Humana’s interest in Kindred at Home is designed to further the insurer’s population health strategy designed to keep patients out of the hospital and cared for in lower-cost outpatient settings. Kindred provides a range of healthcare services including home care and “transitional” outpatient treatment for when patients leave hospitals to recover from surgery or other illnesses.

“We are confident that these new capabilities will help Humana continue to modernize home health and meaningfully improve the member and provider experience,” Humana CEO Bruce Broussard said Tuesday in a statement. 

In Humana’s case, the insurer has a large business administering Medicare health benefits for the elderly. Closer ties with a provider of home care and related services predominantly used by the elderly would make sense.

“We are excited about the opportunity this acquisition provides to advance our vision for integrated care delivery, as we continue to deliver our Humana At Home capabilities while building a transformative platform for the future,” Broussard said Tuesday. “We believe that care in the home is a vital element of improving the health of seniors living with chronic conditions, allowing them to receive services in the comfort of their home, with less time in more costly institutional settings.”
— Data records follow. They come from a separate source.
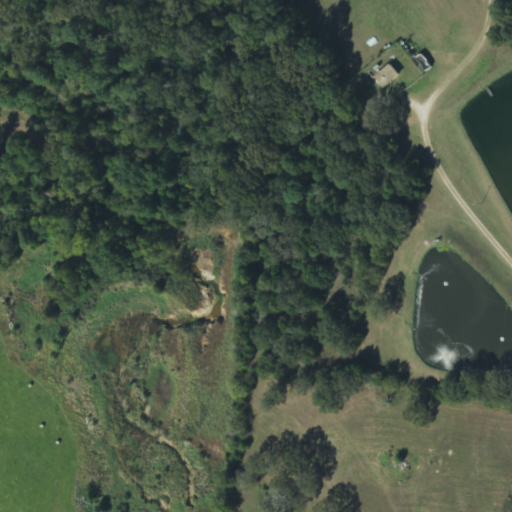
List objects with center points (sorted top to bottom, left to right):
building: (388, 77)
road: (457, 127)
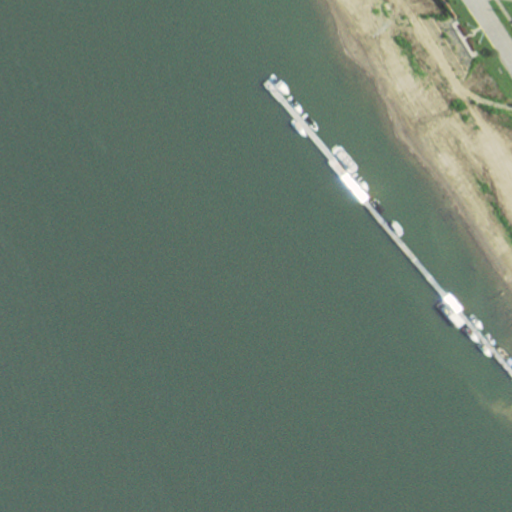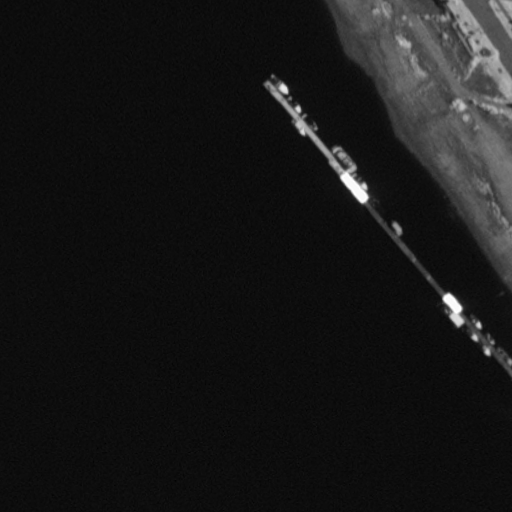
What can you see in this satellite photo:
road: (503, 11)
road: (511, 21)
road: (491, 29)
road: (485, 101)
park: (443, 107)
pier: (389, 255)
pier: (505, 396)
river: (11, 491)
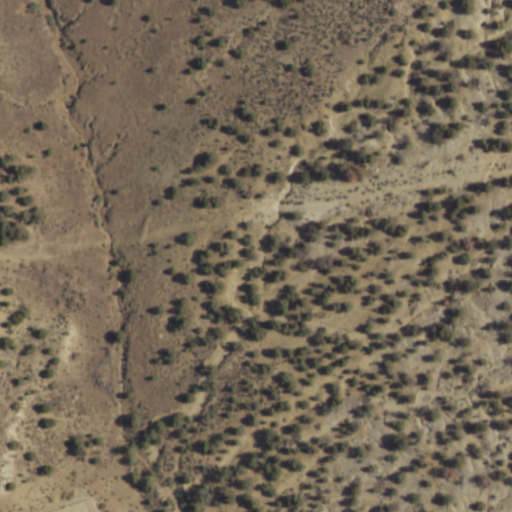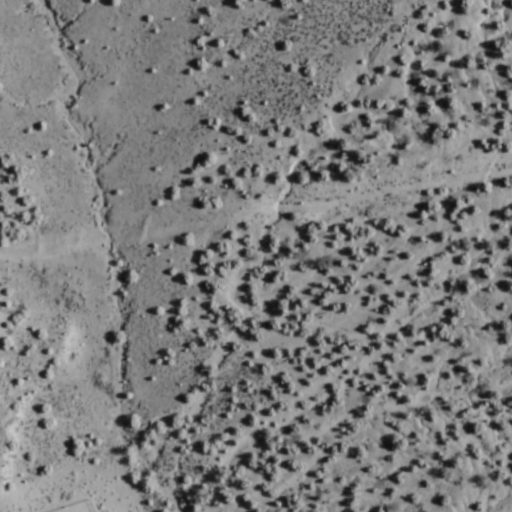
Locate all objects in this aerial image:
road: (255, 211)
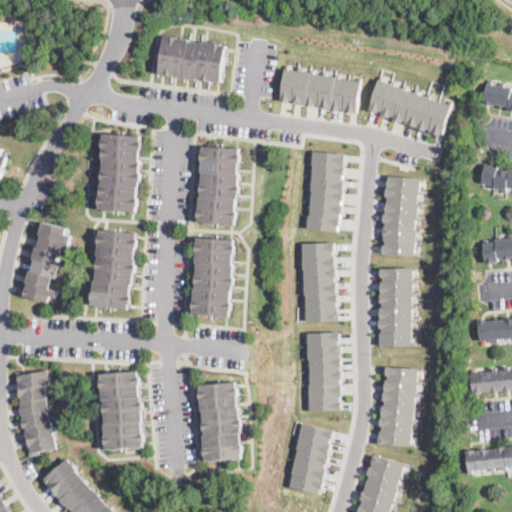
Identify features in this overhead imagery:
road: (506, 4)
road: (201, 26)
road: (98, 40)
building: (193, 57)
building: (193, 57)
road: (103, 66)
parking lot: (256, 67)
building: (2, 68)
road: (64, 74)
road: (254, 81)
road: (175, 86)
building: (321, 88)
road: (72, 89)
building: (321, 89)
parking lot: (18, 93)
building: (498, 94)
building: (499, 95)
building: (409, 103)
road: (47, 105)
road: (75, 105)
building: (411, 106)
road: (218, 112)
road: (501, 115)
road: (124, 121)
road: (499, 136)
road: (37, 152)
road: (369, 153)
building: (2, 157)
road: (253, 157)
road: (500, 157)
road: (396, 161)
building: (2, 162)
building: (120, 170)
building: (121, 172)
building: (497, 174)
building: (498, 177)
building: (220, 183)
building: (220, 183)
building: (327, 188)
building: (327, 189)
road: (85, 194)
road: (10, 204)
road: (12, 204)
building: (402, 213)
building: (401, 214)
road: (146, 222)
road: (169, 224)
road: (3, 230)
road: (188, 232)
road: (9, 247)
building: (498, 247)
building: (498, 249)
building: (47, 259)
building: (47, 261)
road: (88, 266)
building: (115, 267)
building: (116, 267)
road: (499, 268)
road: (351, 271)
building: (214, 275)
building: (215, 275)
building: (321, 279)
building: (321, 280)
road: (245, 287)
road: (498, 289)
building: (397, 304)
building: (397, 305)
road: (499, 310)
road: (94, 316)
road: (164, 320)
road: (361, 323)
building: (495, 327)
building: (495, 329)
road: (118, 339)
road: (184, 344)
road: (3, 353)
road: (83, 358)
road: (168, 360)
building: (325, 369)
building: (325, 369)
building: (492, 377)
building: (493, 380)
road: (495, 398)
road: (171, 400)
building: (399, 404)
building: (399, 404)
building: (123, 408)
building: (124, 408)
road: (193, 408)
building: (36, 409)
building: (37, 409)
road: (151, 414)
building: (222, 419)
building: (222, 419)
road: (494, 419)
road: (492, 439)
road: (2, 445)
building: (312, 456)
building: (312, 456)
building: (489, 457)
building: (489, 458)
building: (382, 484)
building: (382, 484)
road: (14, 488)
building: (75, 489)
building: (75, 489)
building: (4, 504)
building: (3, 505)
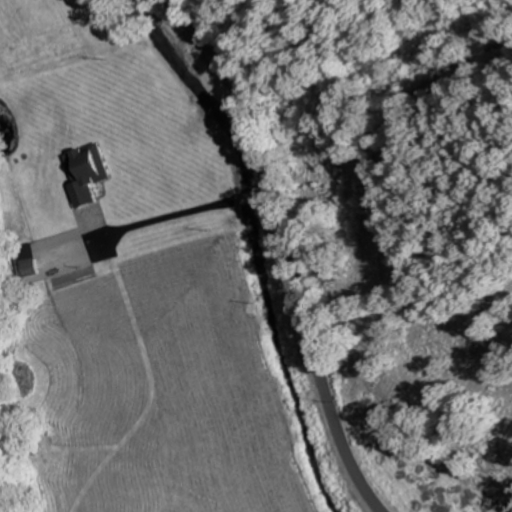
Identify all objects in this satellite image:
building: (85, 172)
road: (282, 249)
building: (27, 267)
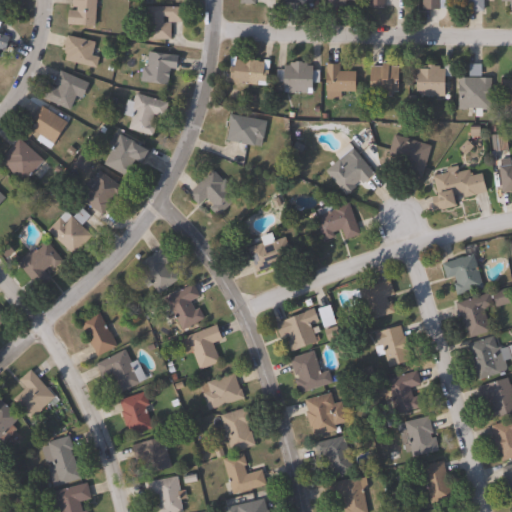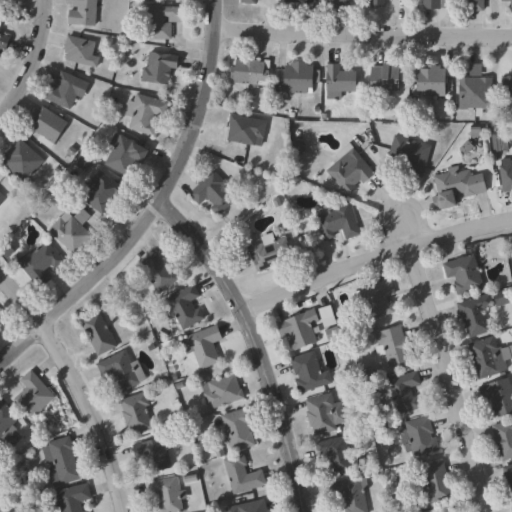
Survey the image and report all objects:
building: (243, 1)
building: (251, 1)
building: (294, 1)
building: (300, 1)
building: (337, 3)
building: (372, 3)
building: (379, 4)
building: (431, 4)
building: (437, 4)
building: (507, 4)
building: (337, 5)
building: (470, 5)
building: (478, 5)
building: (510, 5)
building: (85, 12)
building: (78, 13)
building: (163, 21)
building: (157, 22)
road: (364, 33)
building: (1, 41)
building: (5, 42)
building: (82, 51)
building: (75, 52)
road: (33, 63)
building: (161, 68)
building: (154, 69)
building: (251, 71)
building: (244, 72)
building: (300, 77)
building: (293, 78)
building: (379, 80)
building: (387, 80)
building: (436, 80)
building: (335, 81)
building: (341, 81)
building: (425, 81)
building: (68, 89)
building: (475, 89)
building: (62, 91)
building: (470, 93)
building: (506, 93)
building: (505, 94)
building: (146, 112)
building: (142, 115)
building: (51, 125)
building: (44, 126)
building: (247, 129)
building: (241, 131)
building: (127, 154)
building: (120, 155)
building: (413, 155)
building: (404, 156)
building: (17, 161)
building: (25, 161)
building: (345, 172)
building: (352, 172)
building: (504, 176)
building: (505, 176)
building: (455, 186)
building: (458, 186)
building: (103, 192)
building: (216, 192)
building: (96, 193)
building: (209, 193)
building: (2, 197)
road: (155, 207)
building: (338, 221)
building: (333, 225)
building: (73, 230)
road: (405, 230)
building: (66, 234)
building: (509, 246)
building: (510, 247)
building: (271, 251)
building: (265, 253)
road: (375, 255)
building: (41, 261)
building: (36, 263)
building: (161, 269)
building: (154, 270)
building: (460, 275)
building: (468, 275)
building: (504, 298)
building: (378, 300)
building: (372, 301)
building: (180, 307)
building: (186, 308)
building: (477, 313)
building: (330, 316)
building: (471, 316)
building: (1, 318)
building: (301, 329)
building: (293, 331)
building: (93, 334)
building: (100, 334)
road: (260, 341)
building: (205, 346)
building: (387, 346)
building: (395, 346)
building: (199, 347)
building: (511, 347)
building: (489, 357)
building: (488, 358)
building: (124, 371)
building: (114, 372)
building: (311, 372)
building: (305, 373)
road: (445, 377)
road: (78, 382)
building: (223, 391)
building: (217, 392)
building: (401, 392)
building: (404, 392)
building: (35, 394)
building: (28, 396)
building: (499, 396)
building: (494, 398)
building: (138, 413)
building: (326, 414)
building: (131, 415)
building: (321, 415)
building: (4, 418)
building: (7, 423)
building: (240, 429)
building: (233, 431)
building: (416, 437)
building: (420, 437)
building: (501, 439)
building: (504, 439)
building: (337, 453)
building: (155, 455)
building: (147, 457)
building: (333, 457)
building: (63, 461)
building: (58, 462)
building: (244, 475)
building: (238, 476)
building: (509, 476)
building: (507, 481)
building: (437, 482)
building: (431, 484)
building: (166, 494)
building: (352, 494)
building: (161, 495)
building: (345, 495)
building: (73, 498)
building: (68, 499)
building: (245, 507)
building: (251, 507)
building: (511, 511)
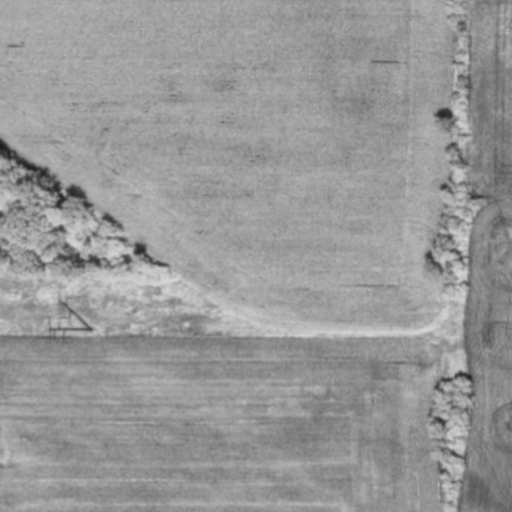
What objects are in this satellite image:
power tower: (96, 323)
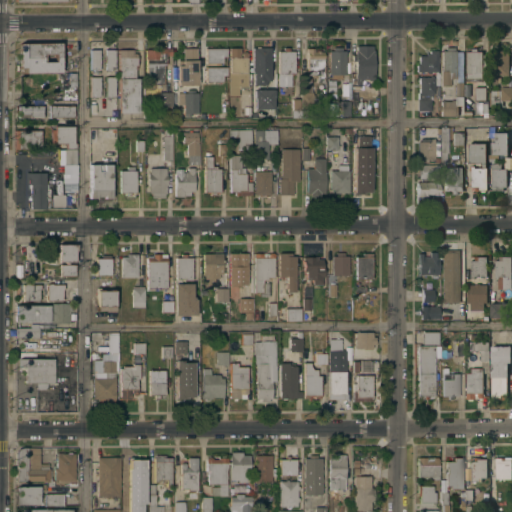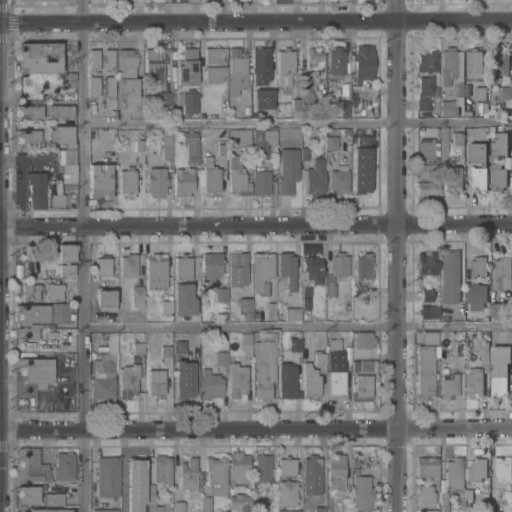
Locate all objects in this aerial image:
building: (31, 0)
building: (36, 1)
road: (256, 24)
building: (214, 55)
building: (215, 55)
building: (38, 57)
building: (39, 57)
building: (109, 58)
building: (93, 59)
building: (94, 59)
building: (108, 59)
building: (337, 60)
building: (125, 61)
building: (473, 61)
building: (362, 62)
building: (426, 62)
building: (427, 62)
building: (335, 63)
building: (363, 63)
building: (499, 63)
building: (156, 64)
building: (314, 64)
building: (498, 64)
building: (154, 65)
building: (260, 65)
building: (261, 65)
building: (448, 65)
building: (449, 66)
building: (472, 66)
building: (187, 67)
building: (285, 67)
building: (186, 68)
building: (284, 68)
building: (236, 70)
building: (237, 70)
building: (215, 73)
building: (213, 74)
building: (72, 75)
building: (311, 75)
building: (436, 78)
building: (128, 81)
building: (73, 84)
building: (94, 86)
building: (108, 86)
building: (109, 86)
building: (459, 90)
building: (424, 92)
building: (478, 93)
building: (480, 93)
building: (504, 93)
building: (423, 94)
building: (127, 95)
building: (500, 95)
building: (164, 98)
building: (262, 99)
building: (263, 99)
building: (188, 100)
building: (342, 101)
building: (341, 102)
building: (189, 103)
building: (296, 107)
building: (450, 107)
building: (450, 108)
building: (30, 110)
building: (245, 110)
building: (59, 111)
building: (61, 111)
building: (28, 112)
building: (467, 113)
building: (254, 114)
road: (297, 124)
building: (63, 135)
building: (63, 136)
building: (239, 137)
building: (240, 137)
building: (458, 138)
building: (27, 139)
building: (27, 139)
building: (455, 140)
building: (261, 142)
building: (263, 142)
building: (330, 143)
building: (167, 144)
building: (442, 144)
building: (497, 144)
building: (498, 144)
building: (139, 145)
building: (332, 145)
building: (192, 146)
building: (166, 148)
building: (222, 149)
building: (425, 149)
building: (425, 150)
building: (475, 152)
building: (305, 153)
building: (191, 154)
building: (68, 156)
building: (69, 156)
building: (45, 158)
building: (478, 165)
building: (288, 169)
building: (360, 169)
building: (287, 170)
building: (360, 170)
building: (426, 171)
building: (428, 171)
building: (211, 175)
building: (238, 176)
building: (497, 176)
building: (236, 177)
building: (315, 177)
building: (476, 177)
building: (453, 179)
building: (496, 179)
building: (127, 180)
building: (211, 180)
building: (340, 180)
building: (452, 180)
building: (98, 181)
building: (100, 181)
building: (125, 181)
building: (157, 181)
building: (261, 181)
building: (314, 181)
building: (184, 182)
building: (338, 182)
building: (156, 183)
building: (182, 183)
building: (260, 183)
building: (427, 187)
building: (35, 190)
building: (41, 191)
building: (425, 192)
building: (56, 201)
road: (255, 225)
building: (66, 252)
road: (84, 256)
road: (401, 256)
building: (65, 260)
building: (426, 263)
building: (428, 263)
building: (340, 264)
building: (101, 265)
building: (102, 265)
building: (129, 265)
building: (338, 265)
building: (363, 265)
building: (113, 266)
building: (127, 266)
building: (181, 266)
building: (478, 266)
building: (183, 267)
building: (362, 267)
building: (477, 267)
building: (210, 268)
building: (237, 268)
building: (287, 268)
building: (501, 268)
building: (67, 269)
building: (236, 269)
building: (313, 269)
building: (156, 270)
building: (209, 270)
building: (286, 270)
building: (311, 270)
building: (154, 271)
building: (261, 271)
building: (503, 271)
building: (262, 272)
building: (450, 275)
building: (448, 277)
building: (358, 288)
building: (331, 290)
building: (29, 291)
building: (31, 291)
building: (54, 291)
building: (52, 292)
building: (221, 293)
building: (427, 294)
building: (137, 295)
building: (220, 296)
building: (476, 296)
building: (498, 296)
building: (136, 297)
building: (306, 297)
building: (475, 297)
building: (104, 299)
building: (182, 299)
building: (184, 299)
building: (103, 300)
building: (245, 303)
building: (166, 305)
building: (426, 305)
building: (243, 307)
building: (272, 308)
building: (501, 309)
building: (499, 310)
building: (428, 311)
building: (43, 312)
building: (293, 313)
building: (40, 314)
building: (291, 315)
building: (485, 317)
road: (298, 328)
building: (30, 331)
building: (28, 333)
building: (473, 336)
building: (430, 337)
building: (246, 338)
building: (428, 338)
building: (362, 339)
building: (362, 340)
building: (293, 345)
building: (295, 345)
building: (138, 347)
building: (178, 347)
building: (136, 348)
building: (178, 348)
building: (479, 349)
building: (166, 351)
building: (457, 351)
building: (334, 355)
building: (222, 357)
building: (220, 358)
building: (320, 358)
building: (44, 364)
building: (264, 367)
building: (43, 368)
building: (262, 369)
building: (336, 369)
building: (424, 371)
building: (425, 371)
building: (476, 371)
building: (497, 371)
building: (499, 371)
building: (104, 373)
building: (104, 379)
building: (183, 379)
building: (183, 379)
building: (128, 380)
building: (309, 380)
building: (237, 381)
building: (285, 381)
building: (287, 381)
building: (310, 381)
building: (127, 382)
building: (155, 382)
building: (155, 382)
building: (236, 382)
building: (472, 383)
building: (211, 384)
building: (449, 384)
building: (210, 385)
building: (335, 385)
building: (448, 385)
building: (363, 386)
building: (361, 388)
building: (39, 404)
building: (69, 404)
building: (67, 405)
road: (256, 431)
building: (239, 465)
building: (29, 466)
building: (31, 466)
building: (63, 466)
building: (64, 466)
building: (287, 466)
building: (237, 467)
building: (286, 467)
building: (428, 467)
building: (503, 467)
building: (160, 468)
building: (261, 468)
building: (263, 468)
building: (426, 468)
building: (478, 468)
building: (501, 468)
building: (136, 469)
building: (162, 469)
building: (355, 470)
building: (477, 470)
building: (188, 473)
building: (454, 473)
building: (187, 474)
building: (312, 474)
building: (452, 474)
building: (215, 475)
building: (217, 475)
building: (106, 476)
building: (107, 476)
building: (310, 476)
building: (336, 479)
building: (338, 479)
building: (134, 485)
building: (288, 492)
building: (286, 493)
building: (360, 493)
building: (362, 493)
building: (193, 494)
building: (425, 494)
building: (492, 494)
building: (26, 495)
building: (27, 495)
building: (443, 497)
building: (426, 498)
building: (53, 499)
building: (51, 500)
building: (153, 500)
building: (238, 503)
building: (240, 503)
building: (126, 504)
building: (206, 504)
building: (179, 506)
building: (177, 507)
building: (153, 508)
building: (320, 509)
building: (46, 510)
building: (46, 510)
building: (104, 510)
building: (105, 510)
building: (257, 511)
building: (283, 511)
building: (289, 511)
building: (366, 511)
building: (427, 511)
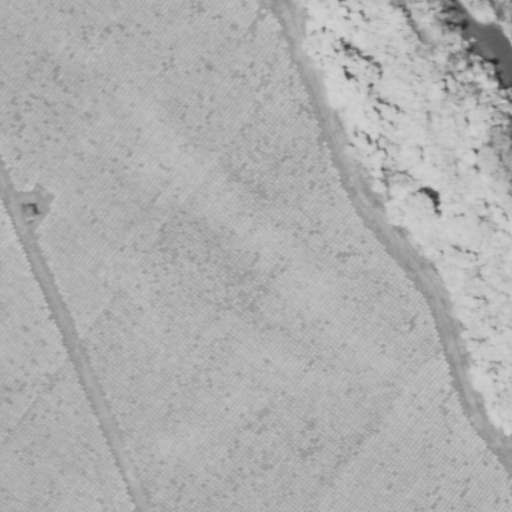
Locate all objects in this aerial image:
river: (483, 34)
building: (25, 212)
road: (393, 232)
road: (69, 358)
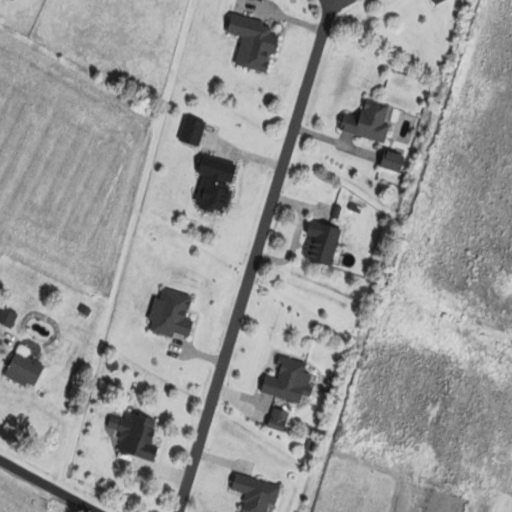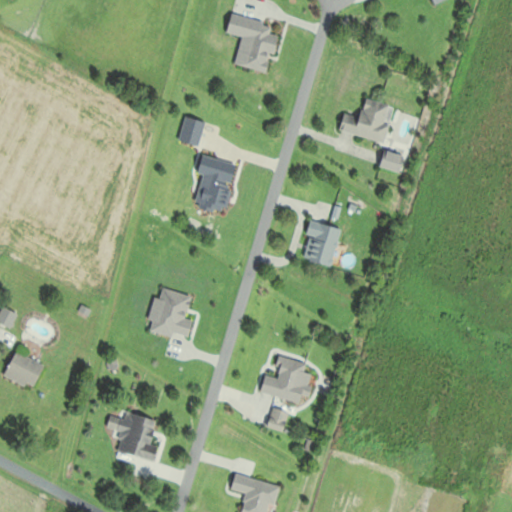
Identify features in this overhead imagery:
building: (254, 41)
building: (369, 120)
building: (322, 242)
road: (257, 244)
building: (172, 314)
building: (24, 369)
building: (289, 381)
building: (135, 434)
road: (48, 486)
building: (256, 493)
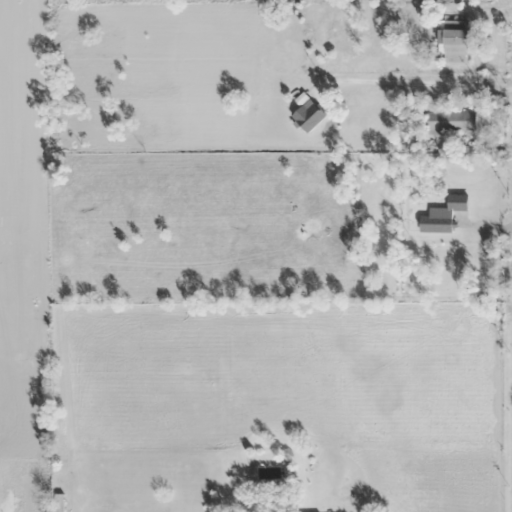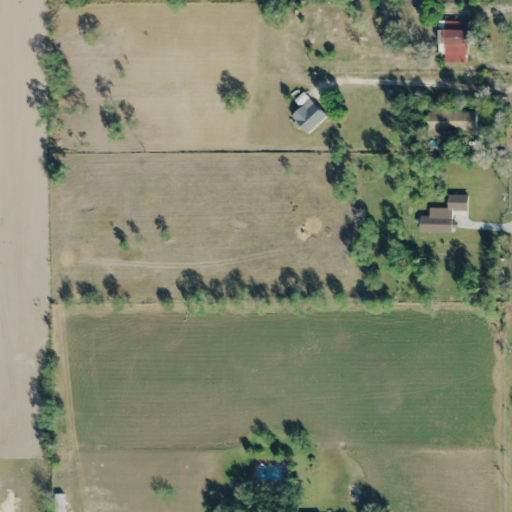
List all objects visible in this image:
building: (342, 33)
building: (454, 43)
building: (307, 113)
building: (449, 122)
building: (445, 214)
crop: (133, 242)
building: (56, 503)
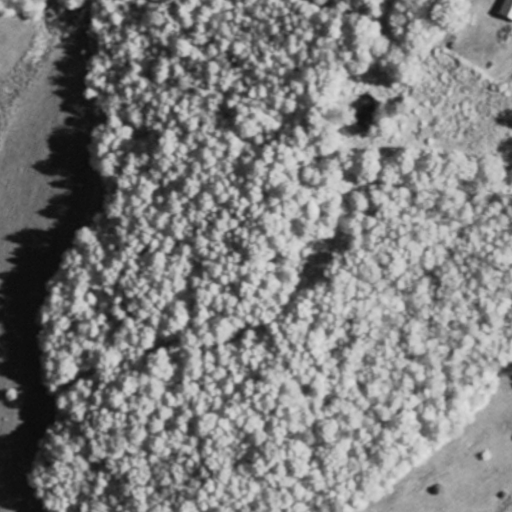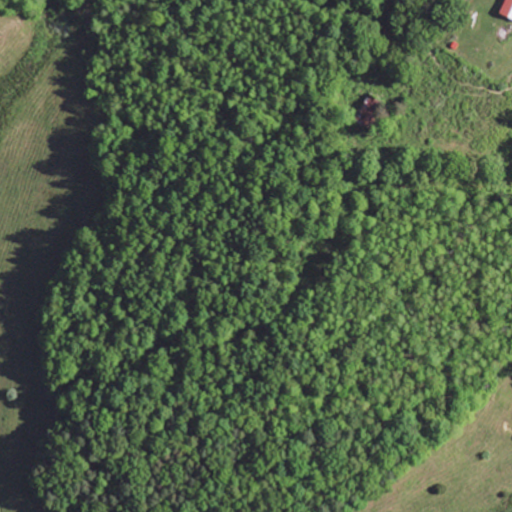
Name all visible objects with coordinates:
building: (507, 9)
Humana’s stake in Kindred is the latest deal by a health insurance company to form closer relationships with providers of lower cost medical care. The Optum unit of UnitedHealth Group earlier this month said it was buying DaVita Medical Group for $4.9 billion a week after pharmacy chain CVS Health said it would buy Aetna, the nation’s No. 3 insurer, for $69 billion.

Humana has increasingly been opening “senior-focused” primary care clinics that have been reducing the need for elderly to be admitted to hospitals. And when seniors are released from the hospital, the clinics help reduce the number of hospital admissions.

It’s a strategy for Humana that was coming into focus before the announcement of the proposed Kindred acquisition.

“Interwoven with our provider strategy, we continue to be very focused on the home, as home is often a superior clinical environment to deliver care and reduce high-cost hospital admissions,” Broussard told analysts last month on the company’s third quarter earnings call. “In its current state, care in the home is often disconnected from primary care physicians, challenged with issues on timeliness of care, lacking in robust data exchange, as well as based on a Fee-for-Service-driven business model.”